YOUR ASSIGNMENT: Reproduce the stretch of the listing below from the line containing "Is it true that 1120" through the end of the listing, changing "series" to "data set" and keeping everything else the same. Leave the pictures out of your answer.

-- Opening Marker --

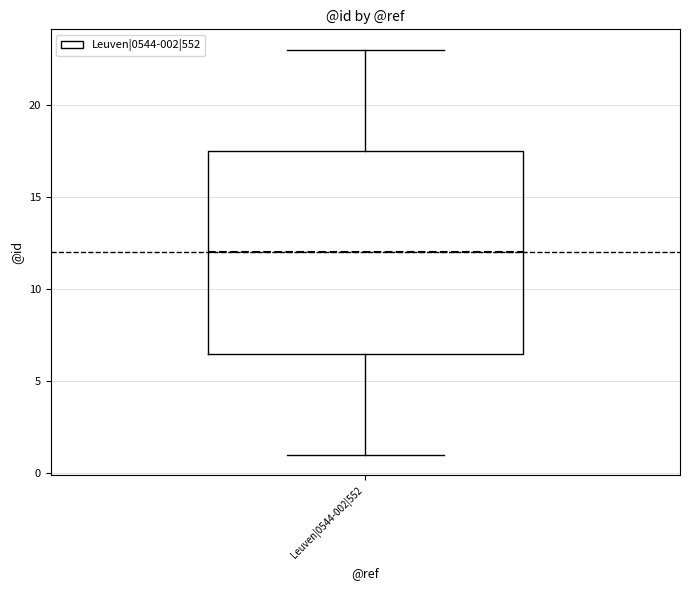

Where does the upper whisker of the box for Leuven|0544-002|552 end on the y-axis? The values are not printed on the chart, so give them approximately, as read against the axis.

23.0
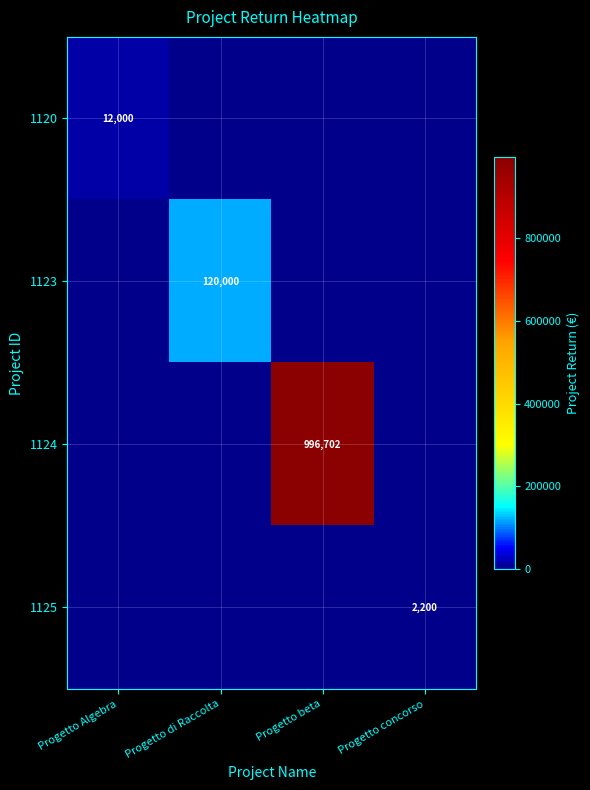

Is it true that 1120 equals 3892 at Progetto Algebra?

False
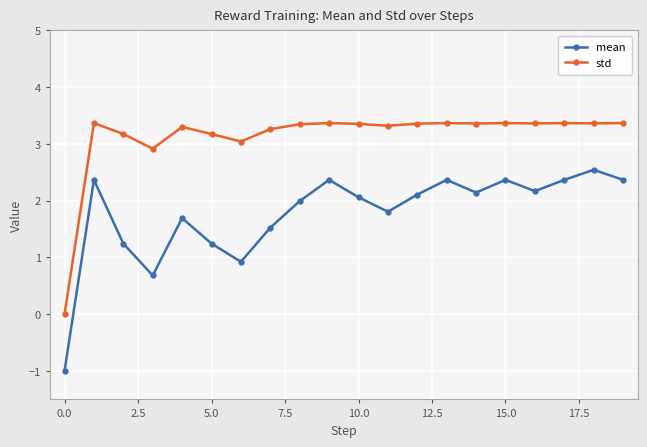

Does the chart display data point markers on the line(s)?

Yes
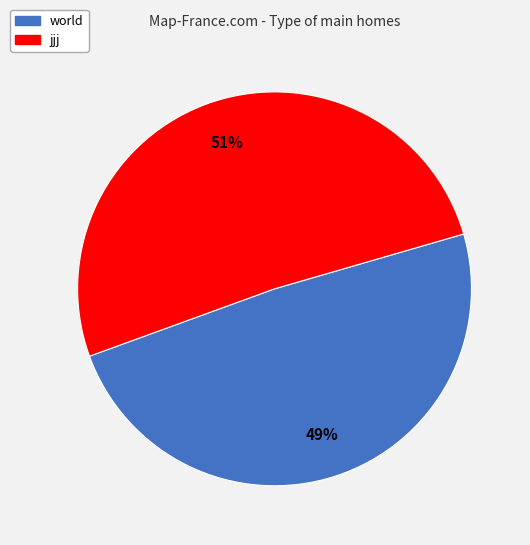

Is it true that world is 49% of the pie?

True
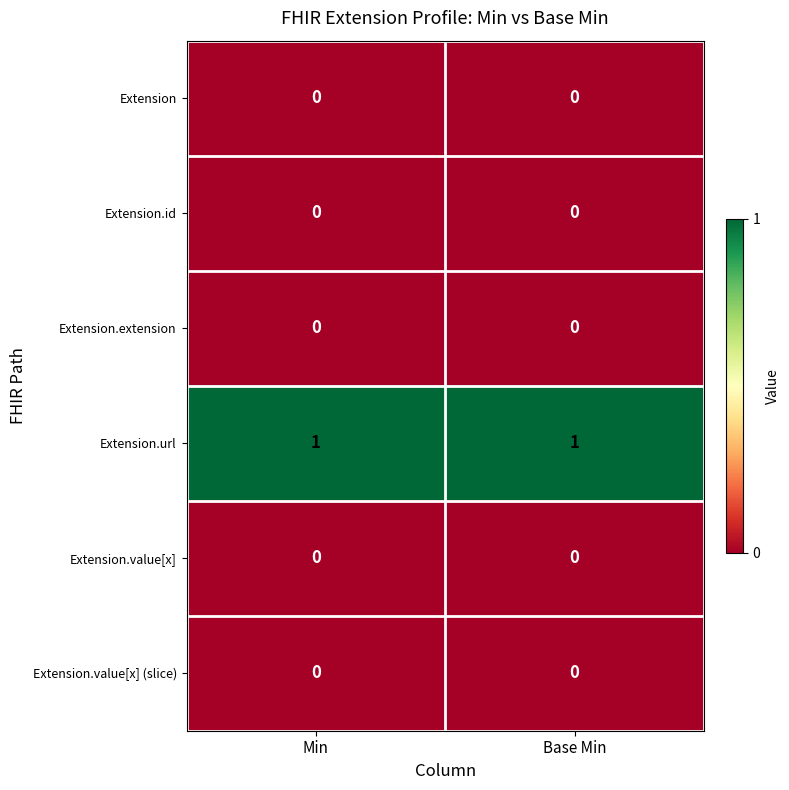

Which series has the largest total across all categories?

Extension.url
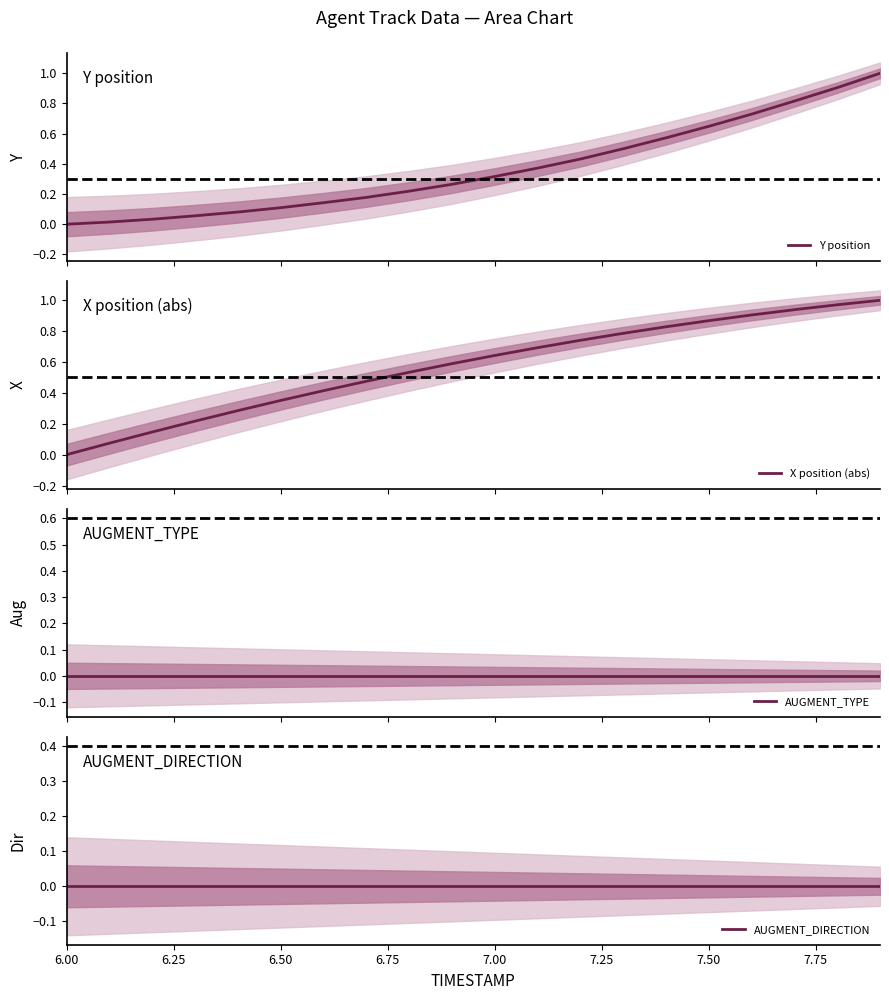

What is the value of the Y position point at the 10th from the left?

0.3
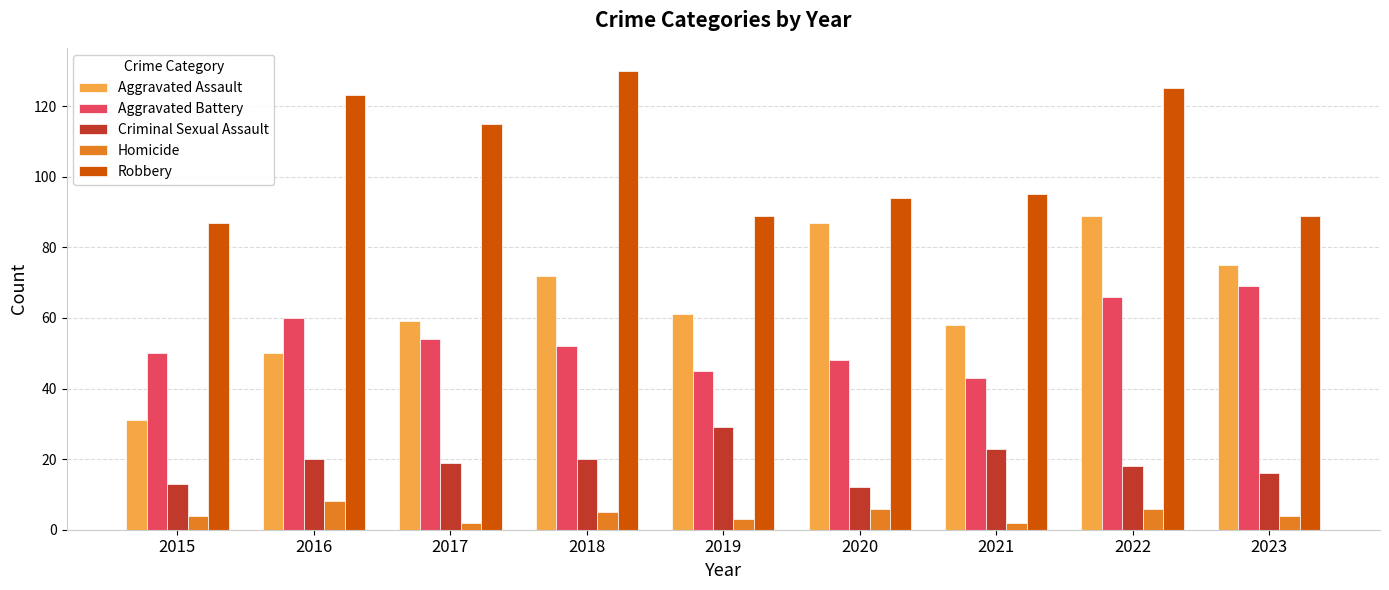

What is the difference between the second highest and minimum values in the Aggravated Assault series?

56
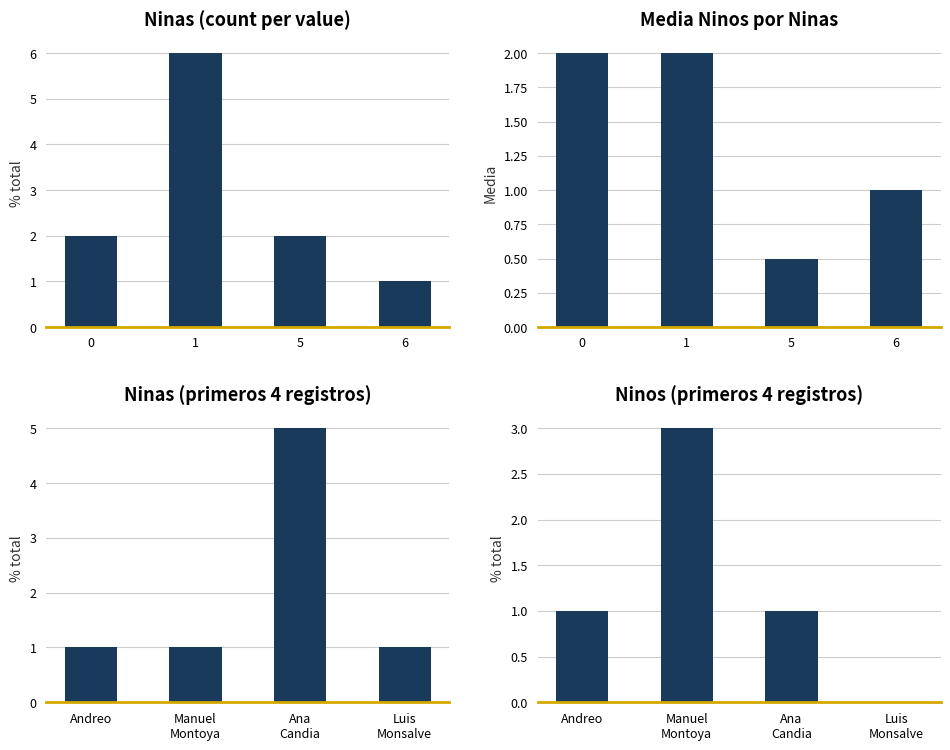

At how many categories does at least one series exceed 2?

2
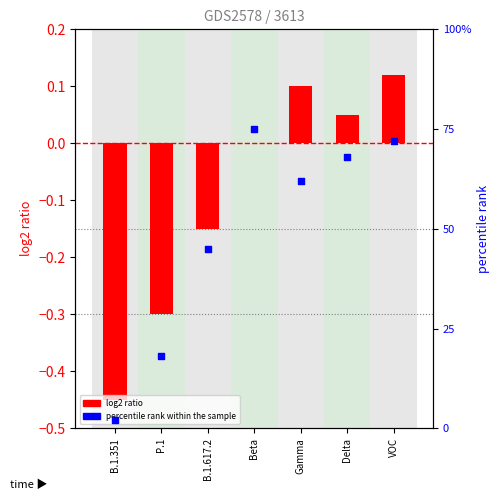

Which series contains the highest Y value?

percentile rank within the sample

-- Closing Marker --

RESPONSE TO THIS EXERCISE:
Is it true that 1120 equals 3892 at Progetto Algebra?

False

Does the chart display data point markers on the line(s)?

Yes

Is it true that world is 49% of the pie?

True

Which data set has the largest total across all categories?

Extension.url

What is the value of the Y position point at the 10th from the left?

0.3

What is the difference between the second highest and minimum values in the Aggravated Assault data set?

56

At how many categories does at least one data set exceed 2?

2

Which data set contains the highest Y value?

percentile rank within the sample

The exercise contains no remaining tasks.